##### EXTRACTED DATA

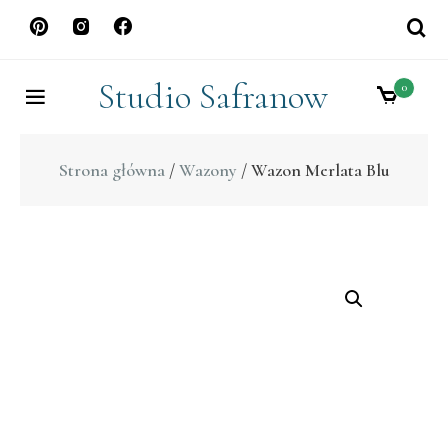
Skip
to
content
Studio Safranow
0
Strona główna
/
Wazony
/ Wazon Merlata Blu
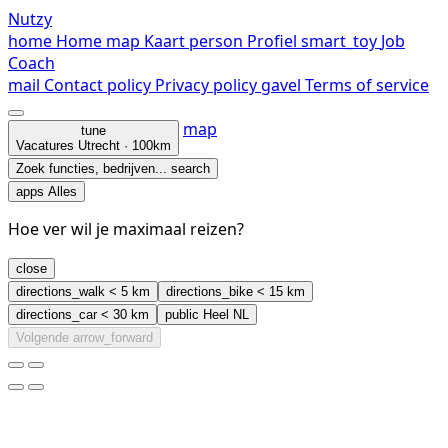
Nutzy
home
Home
map
Kaart
person
Profiel
smart_toy
Job
Coach
mail
Contact
policy
Privacy policy
gavel
Terms of service
map
tune
Vacatures
Utrecht · 100km
Zoek functies, bedrijven...
search
apps
Alles
Hoe ver wil je maximaal reizen?
close
directions_walk
< 5 km
directions_bike
< 15 km
directions_car
< 30 km
public
Heel NL
Volgende
arrow_forward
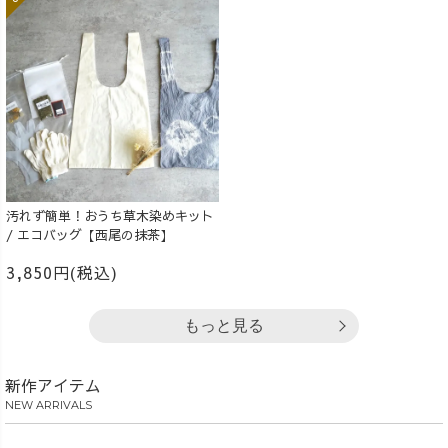
汚れず簡単！おうち草木染めキット
/ エコバッグ【西尾の抹茶】
3,850円(税込)
もっと見る
新作アイテム
NEW ARRIVALS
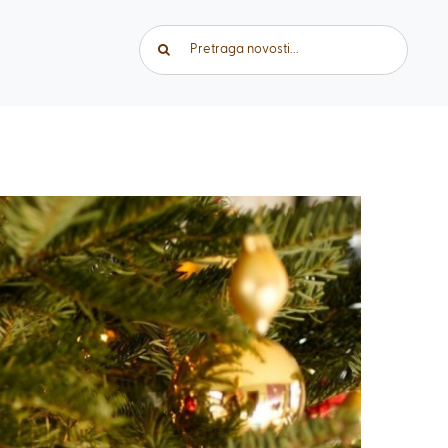
Traži...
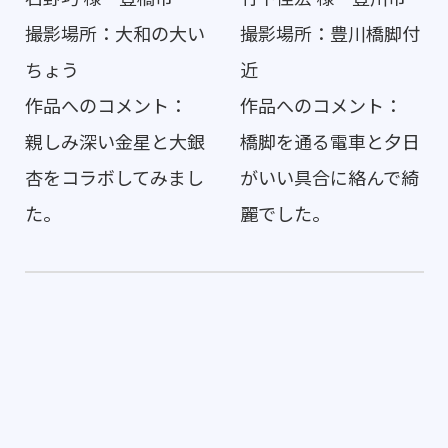
撮影場所：大和の大い
撮影場所：豊川橋脚付
ちょう
近
作品へのコメント：
作品へのコメント：
親しみ深い金星と大銀
橋脚を通る電車と夕日
杏をコラボしてみまし
がいい具合に絡んで綺
た。
麗でした。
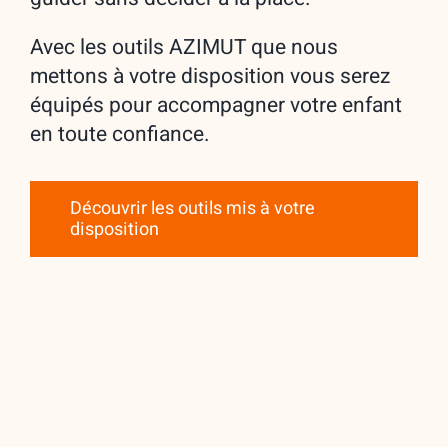
Avec les outils AZIMUT que nous
mettons à votre disposition vous serez
équipés pour accompagner votre enfant
en toute confiance.
Découvrir les outils mis à votre
disposition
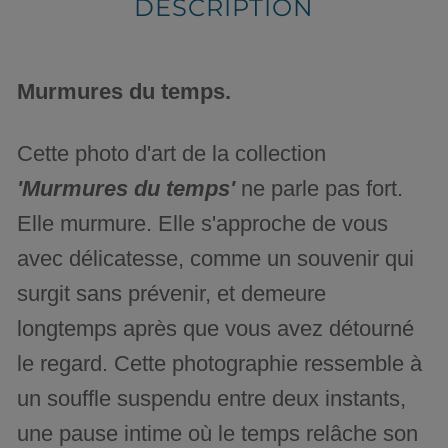
DESCRIPTION
Murmures du temps.
Cette photo d'art de la collection
'Murmures du temps'
ne parle pas fort.
Elle murmure. Elle s'approche de vous
avec délicatesse, comme un souvenir qui
surgit sans prévenir, et demeure
longtemps après que vous avez détourné
le regard. Cette photographie ressemble à
un souffle suspendu entre deux instants,
une pause intime où le temps relâche son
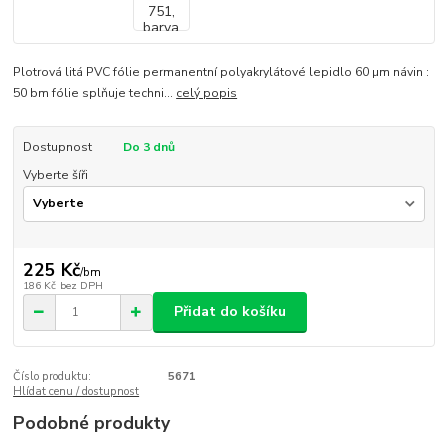
Plotrová litá PVC fólie permanentní polyakrylátové lepidlo 60 µm návin :
50 bm fólie splňuje techni...
celý popis
Dostupnost
Do 3 dnů
Vyberte šíři
225 Kč
/
bm
186 Kč
bez DPH
Přidat do košíku
Číslo produktu:
5671
Hlídat cenu / dostupnost
Podobné produkty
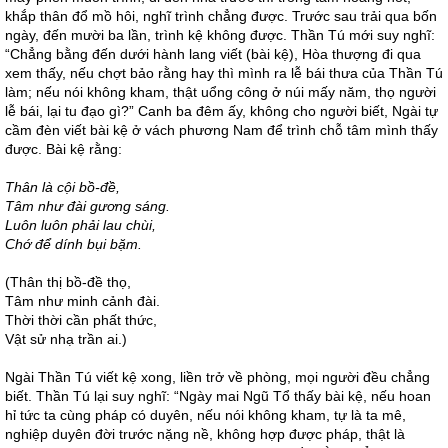
khắp thân đổ mồ hôi, nghĩ trình chẳng được. Trước sau trải qua bốn
ngày, đến mười ba lần, trình kệ không được. Thần Tú mới suy nghĩ:
“Chẳng bằng đến dưới hành lang viết (bài kệ), Hòa thượng đi qua
xem thấy, nếu chợt bảo rằng hay thì mình ra lễ bái thưa của Thần Tú
làm; nếu nói không kham, thật uổng công ở núi mấy năm, thọ người
lễ bái, lại tu đạo gì?” Canh ba đêm ấy, không cho người biết, Ngài tự
cầm đèn viết bài kệ ở vách phương Nam để trình chỗ tâm mình thấy
được. Bài kệ rằng:
Thân là cội bồ-đề,
Tâm như đài gương sáng.
Luôn luôn phải lau chùi,
Chớ để dính bụi bặm.
(Thân thị bồ-đề thọ,
Tâm như minh cảnh đài.
Thời thời cần phất thức,
Vật sử nhạ trần ai.)
Ngài Thần Tú viết kệ xong, liền trở về phòng, mọi người đều chẳng
biết. Thần Tú lại suy nghĩ: “Ngày mai Ngũ Tổ thấy bài kệ, nếu hoan
hỉ tức ta cùng pháp có duyên, nếu nói không kham, tự là ta mê,
nghiệp duyên đời trước nặng nề, không hợp được pháp, thật là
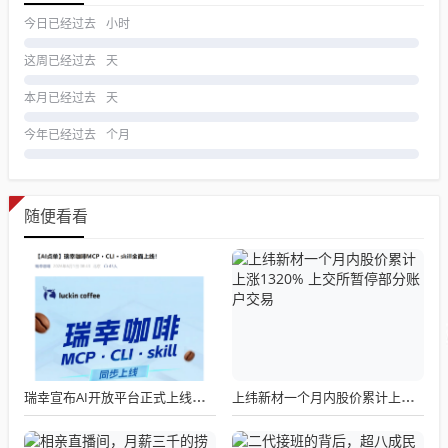
今日已经过去
小时
这周已经过去
天
本月已经过去
天
今年已经过去
个月
随便看看
瑞幸宣布AI开放平台正式上线，我们点了一杯试了试
上纬新材一个月内股价累计上涨1320% 上交所暂停部分账户交易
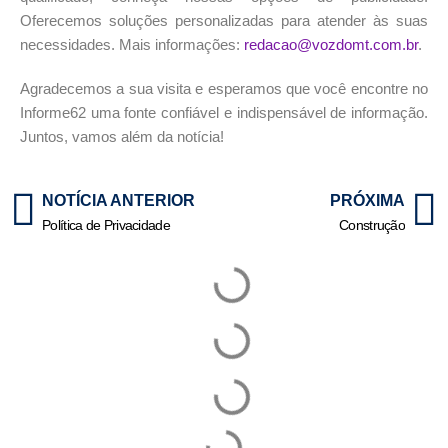
Oferecemos soluções personalizadas para atender às suas
necessidades. Mais informações:
redacao@vozdomt.com.br
.
Agradecemos a sua visita e esperamos que você encontre no
Informe62 uma fonte confiável e indispensável de informação.
Juntos, vamos além da notícia!
NOTÍCIA ANTERIOR
PRÓXIMA
Política de Privacidade
Construção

##########

**THE PROBLEM:**
The required output is the exact lines from the opening line of the entries through the line with "en toute confiance.", inclusive, without pictures.

**ANSWER SECTION:**
Skip
to
content
Studio Safranow
0
Strona główna
/
Wazony
/ Wazon Merlata Blu
Nutzy
home
Home
map
Kaart
person
Profiel
smart_toy
Job
Coach
mail
Contact
policy
Privacy policy
gavel
Terms of service
map
tune
Vacatures
Utrecht · 100km
Zoek functies, bedrijven...
search
apps
Alles
Hoe ver wil je maximaal reizen?
close
directions_walk
< 5 km
directions_bike
< 15 km
directions_car
< 30 km
public
Heel NL
Volgende
arrow_forward
汚れず簡単！おうち草木染めキット
/ エコバッグ【西尾の抹茶】
3,850円(税込)
もっと見る
新作アイテム
NEW ARRIVALS
Traži...
撮影場所：大和の大い
撮影場所：豊川橋脚付
ちょう
近
作品へのコメント：
作品へのコメント：
親しみ深い金星と大銀
橋脚を通る電車と夕日
杏をコラボしてみまし
がいい具合に絡んで綺
た。
麗でした。
Avec les outils AZIMUT que nous
mettons à votre disposition vous serez
équipés pour accompagner votre enfant
en toute confiance.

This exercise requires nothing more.